Researchers in Regina are using cow manure set atop a roof to study how E. coli — a potentially deadly strain of bacteria — is able to survive through winter.

"We have been made fun of," Dena McMartin, a professor at the University of Regina, told CBC News recently, noting what punsters have said about the project. "I have a crappy job. This is called poop on the roof, or elevated excrement."

While the experiments has attracted scatological jokes, the study of E. coli is important.

"Quite frankly, the results could have some fairly serious implications for farming, meat handling [and] water processing," McMartin said.

The research, with support from federal grants, started four years ago.

The setting for much of the work has been the flat-top roof of the Classroom Building at the U of R and the farm fields of southern Saskatchewan.

Researchers have been to the farms to collect and analyze cow manure. Then samples are set out on the roof, open to the elements, to see what happens.

The results are compared to manure observed in the farm fields.

"Part of why we're doing this in Saskatchewan is because we have this very extreme climate, and quite frankly, if E. coli can survive here, they'll survive anywhere," McMartin said.

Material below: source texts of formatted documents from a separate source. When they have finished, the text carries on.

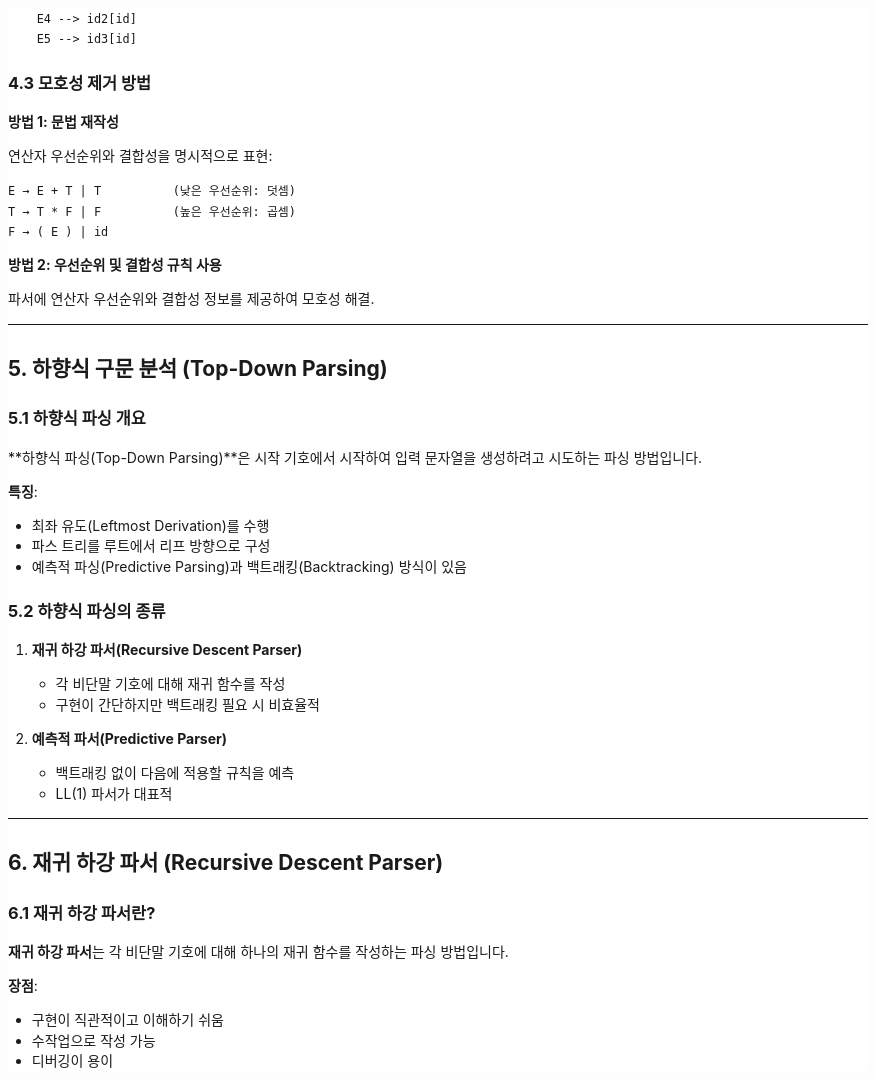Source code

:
 ```mermaid
    E4 --> id2[id]
    E5 --> id3[id]
```

### 4.3 모호성 제거 방법

**방법 1: 문법 재작성**

연산자 우선순위와 결합성을 명시적으로 표현:

```
E → E + T | T          (낮은 우선순위: 덧셈)
T → T * F | F          (높은 우선순위: 곱셈)
F → ( E ) | id
```

**방법 2: 우선순위 및 결합성 규칙 사용**

파서에 연산자 우선순위와 결합성 정보를 제공하여 모호성 해결.

---

## 5. 하향식 구문 분석 (Top-Down Parsing)

### 5.1 하향식 파싱 개요

**하향식 파싱(Top-Down Parsing)**은 시작 기호에서 시작하여 입력 문자열을 생성하려고 시도하는 파싱 방법입니다.

**특징**:
- 최좌 유도(Leftmost Derivation)를 수행
- 파스 트리를 루트에서 리프 방향으로 구성
- 예측적 파싱(Predictive Parsing)과 백트래킹(Backtracking) 방식이 있음

### 5.2 하향식 파싱의 종류

1. **재귀 하강 파서(Recursive Descent Parser)**
   - 각 비단말 기호에 대해 재귀 함수를 작성
   - 구현이 간단하지만 백트래킹 필요 시 비효율적

2. **예측적 파서(Predictive Parser)**
   - 백트래킹 없이 다음에 적용할 규칙을 예측
   - LL(1) 파서가 대표적

---

## 6. 재귀 하강 파서 (Recursive Descent Parser)

### 6.1 재귀 하강 파서란?

**재귀 하강 파서**는 각 비단말 기호에 대해 하나의 재귀 함수를 작성하는 파싱 방법입니다.

**장점**:
- 구현이 직관적이고 이해하기 쉬움
- 수작업으로 작성 가능
- 디버깅이 용이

The researchers have already determined that when the temperature drops to below -15 C, no E. coli is found in their roof-top samples.

However, in the field samples the researchers found the bacteria — while dormant in the cold — returned to life as the temperature warmed up.

"At about  -15 degrees Celsius, we think they're dead," McMartin said. "We've proven that with the poop on the roof project. But in the field, again it's getting warm out there and all of a sudden we have thousands, if not hundreds of thousands of E.coli in spring melt water."


Samar Baker is one of the researchers examining cow manure atop a roof at the University of Regina. (Bonnie Allen/CBC)

Samar Baker, a Ph.D. student working on the experiments, says their findings are important because of the danger posed when E. coli gets into a water supply or food.

"I have little children," Baker said. "This worries me, them catching any diseases or sicknesses."

McMartin said they have determined that E. coli is a stubborn bacteria that seems to be able to survive freezing cold.

Another finding is that the bacteria is capable of finding its way, far from cattle, into water sources.

While the study has yielded valuable data, McMartin says important questions linger.

"We haven't quite figured out why the E.coli are coming back in such big numbers in the spring melt," she said.

The project lead is Dr. Barbara Cade-Menun who is a scientist at SPARC, the Semi-arid Prairie Agriculture Research Centre, based in Swift Current.

The Regina experiments are part of an overall program of research that was completed for $1.16 million.

The manure samples were retrieved from 14 sites on farms in the Whitewood and Moosomin areas.